495. La CREG reviendra sur les dispositions juridiques actuelles régissant le fonctionnement du filet de sécurité au Chapitre VII, Régulation comme filet de sécurité.

Évaluation par la CREG du rapport entre coûts et prix

496. L’article 23ter de la loi relative à l'électricité donne la mission suivante à la CREG :

« Les prix offerts par une entreprise d'électricité doivent être objectivement justifiés par rapport aux coûts de l'entreprise. La Commission apprécie cette relation en comparant notamment les coûts et les prix de ladite entreprise avec les coûts et les prix des entreprises comparables si possible également au plan international. »

165 Arrêtés ministériels du 12 décembre 2001 portant fixation de prix maximaux pour la fourniture de gaz naturel et d'électricité (M.B. du 15 décembre 2001). Ces arrêtés ont encore été actualisés jusque fin 2004. En dépit de la libéralisation du marché (qui a dans l’intervalle été achevée), ils n’ont pas encore été formellement abrogés. À défaut de « clients non éligibles », ces textes sont donc dormants.

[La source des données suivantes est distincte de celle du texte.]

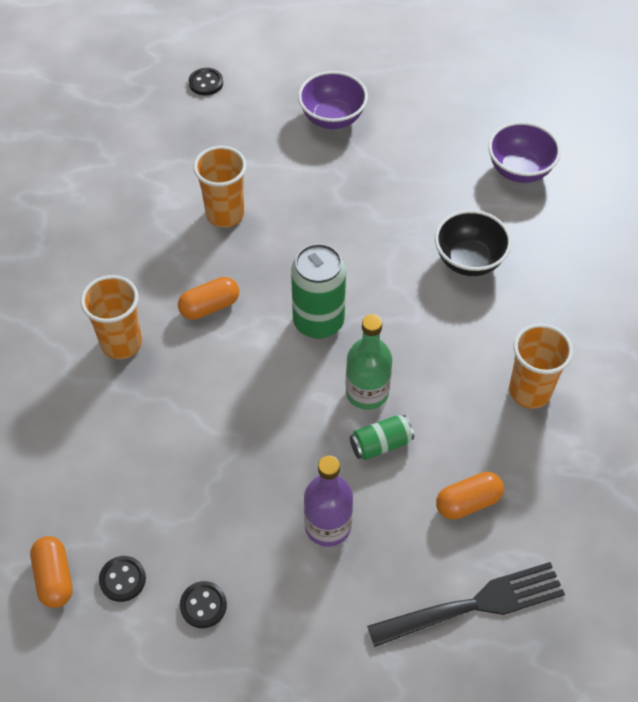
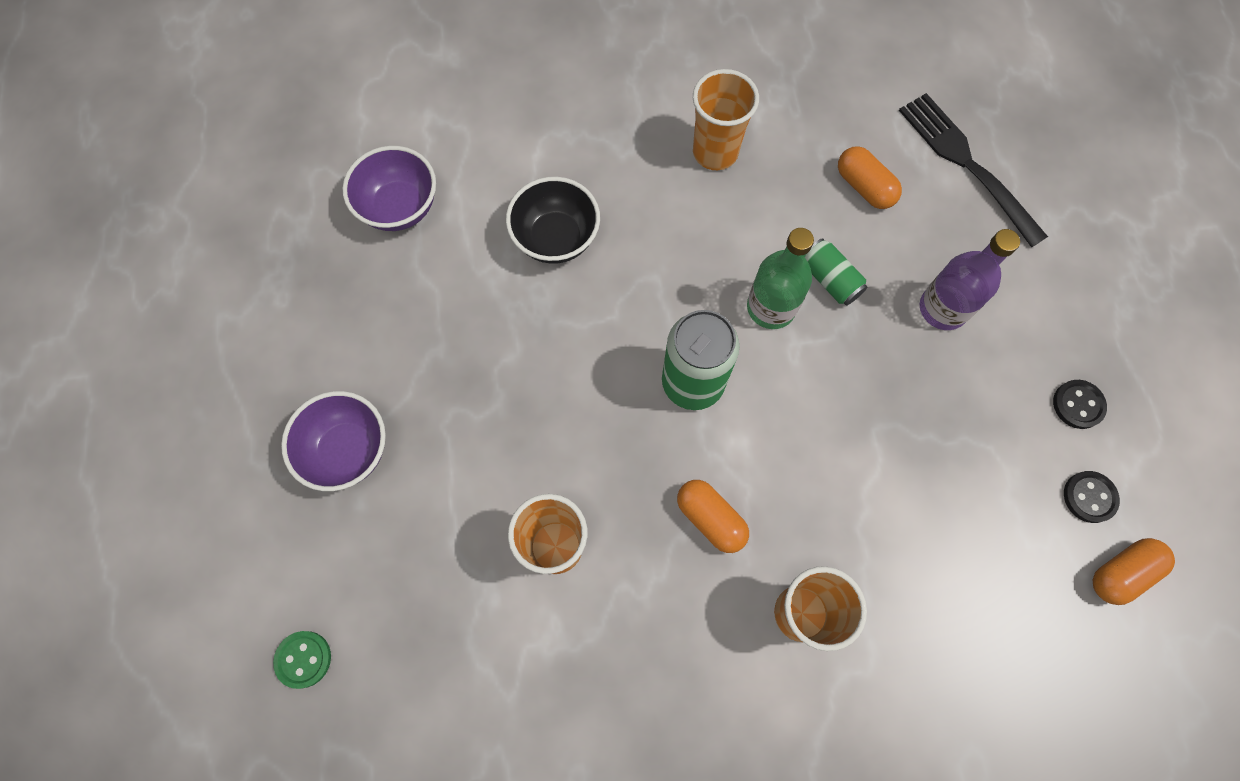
camera: 105 degrees left, 15 degrees up
(206, 83) = (303, 659): black button -> green button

166 Insertion dans la loi du 8 janvier 2012 (M.B. du 11 janvier 2012) d’un nouvel article 15/10bis dans la loi sur le gaz et d’un nouvel article 20bis dans la loi relative à l'électricité.

497. Si la CREG constate qu'il n'existe pas de relation objectivement justifiée, elle adresse d'initiative au ministre de l’énergie un rapport reprenant ses constatations et les mesures qu'elle recommande. Elle doit en outre dénoncer les infractions présumées au Conseil de la concurrence.

498. Cette disposition, qui figure également à l’article 15/14ter de la loi sur le gaz, pose désormais des difficultés à la suite de l’instauration du filet de sécurité. Dans ces deux cas, la CREG doit en effet évaluer les prix des fournisseurs, de sorte qu’il est pratiquement inévitable que les deux procédures (filet de sécurité et art 23ter de la Loi relative à l'électricité et 15/14ter de la loi sur le gaz) s’entrecroiseront167. Dans la mesure où la CREG pourrait être encline à anticiper ses propres décisions, elle risque d’agir en méconnaissance des principes de bonne administration.

Conclusion

499. Il existe une multitude d’instruments dont les possibilités d'utilisation ne sont pas toujours claires et qui semblent, à tout le moins partiellement, se chevaucher et se contredire. Cette conclusion avait du reste déjà été tirée en 2008 au terme d'une table ronde organisée par le SPF Économie.168 Si de nouvelles mesures tarifaires étaient instaurées, il serait fortement recommandé de rationnaliser dans le même temps l’arsenal existant 169.